Isto não é novo para nós da Rede Mater Dei de Saúde.  Ao longo das últimas décadas, graças ao nosso espírito inovador, respeito às partes interessadas e compromisso com o fazer bem feito, temos nos preparado para os ajustes necessários e frequentes. E as pessoas que aqui trabalham e dedicam a sua vida pessoal e profissional, tem tido a capacidade de mobilização e a força realizadora para se posicionar e seguir servindo ao próximo com amor, carinho e determinação. 

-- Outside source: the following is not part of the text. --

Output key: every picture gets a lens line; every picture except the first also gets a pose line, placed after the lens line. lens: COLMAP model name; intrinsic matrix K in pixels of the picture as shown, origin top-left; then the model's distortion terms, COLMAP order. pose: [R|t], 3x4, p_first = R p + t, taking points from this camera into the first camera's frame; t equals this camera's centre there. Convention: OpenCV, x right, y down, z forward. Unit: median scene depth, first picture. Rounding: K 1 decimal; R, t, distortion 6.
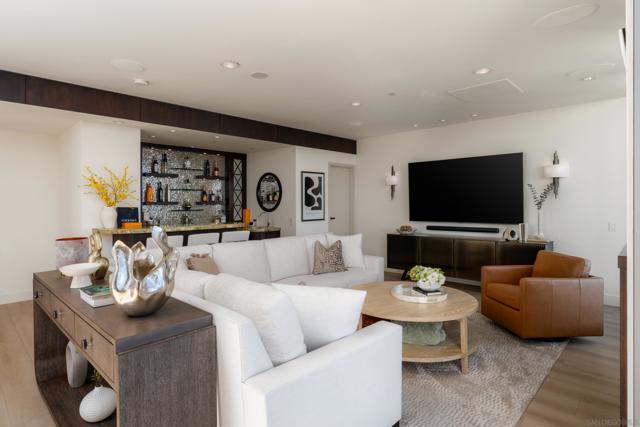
lens RADIAL K [[349.4, 0, 317.9], [0, 349.4, 200.7], [0, 0, 1]] dist [0.001841, 0.000088]
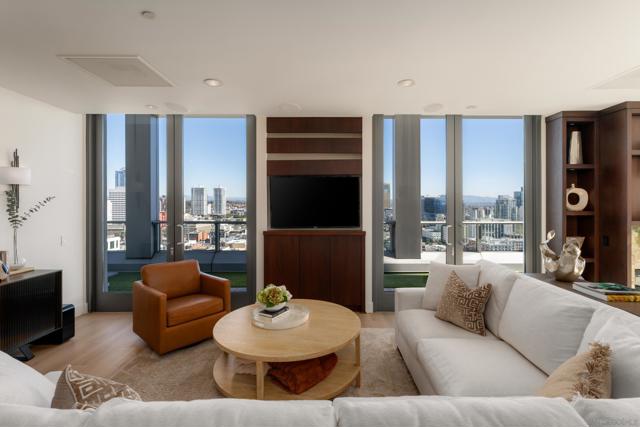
lens RADIAL K [[296.2, 0, 321.1], [0, 296.2, 208.4], [0, 0, 1]] dist [-0.000635, -0.000136]
pose [[-0.697909, -0.002003, 0.716184, -0.228798], [0.004619, 0.999963, 0.007298, -0.016240], [-0.716172, 0.008401, -0.697874, 0.953786]]
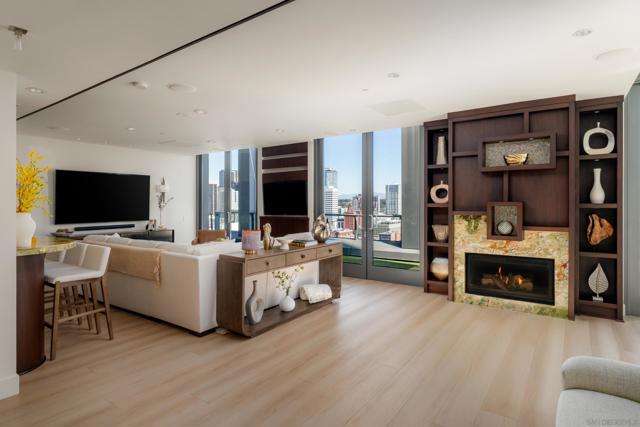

Perdemos a nossa querida Marisa. Ela não está mais entre nós em matéria, mas o seu espírito pioneiro, o seu carinho para conosco e para com os pacientes e a sua capacidade de sonhar junto e de transformar estes sonhos em ações nunca deixarão de existir. Muito obrigado por tudo Marisa.
Pelo seu exemplo, pela sua cumplicidade, por humanizar a nossa assistência, por nos ensinar novos caminhos para um exercício profissional com muita competência técnica, mas também com carinho, afeto e amor! Quanta falta você vai nos fazer! Vamos nos empenhar no que for necessário para respeitar e cuidar do seu legado!

Muito obrigado a todos vocês pelo comprometimento e pela dedicação para que pudéssemos chegar até aqui. Convido a todos para seguirmos juntos nesta maravilhosa viagem que é a vida. Certamente uma vida plena para aqueles que escolheram atender as necessidades do nosso próximo. Desejo a todos um feliz natal e um ano novo com muita paz, saúde e felicidades junto aos seus familiares.

Um forte e fraterno abraço em cada um de vocês."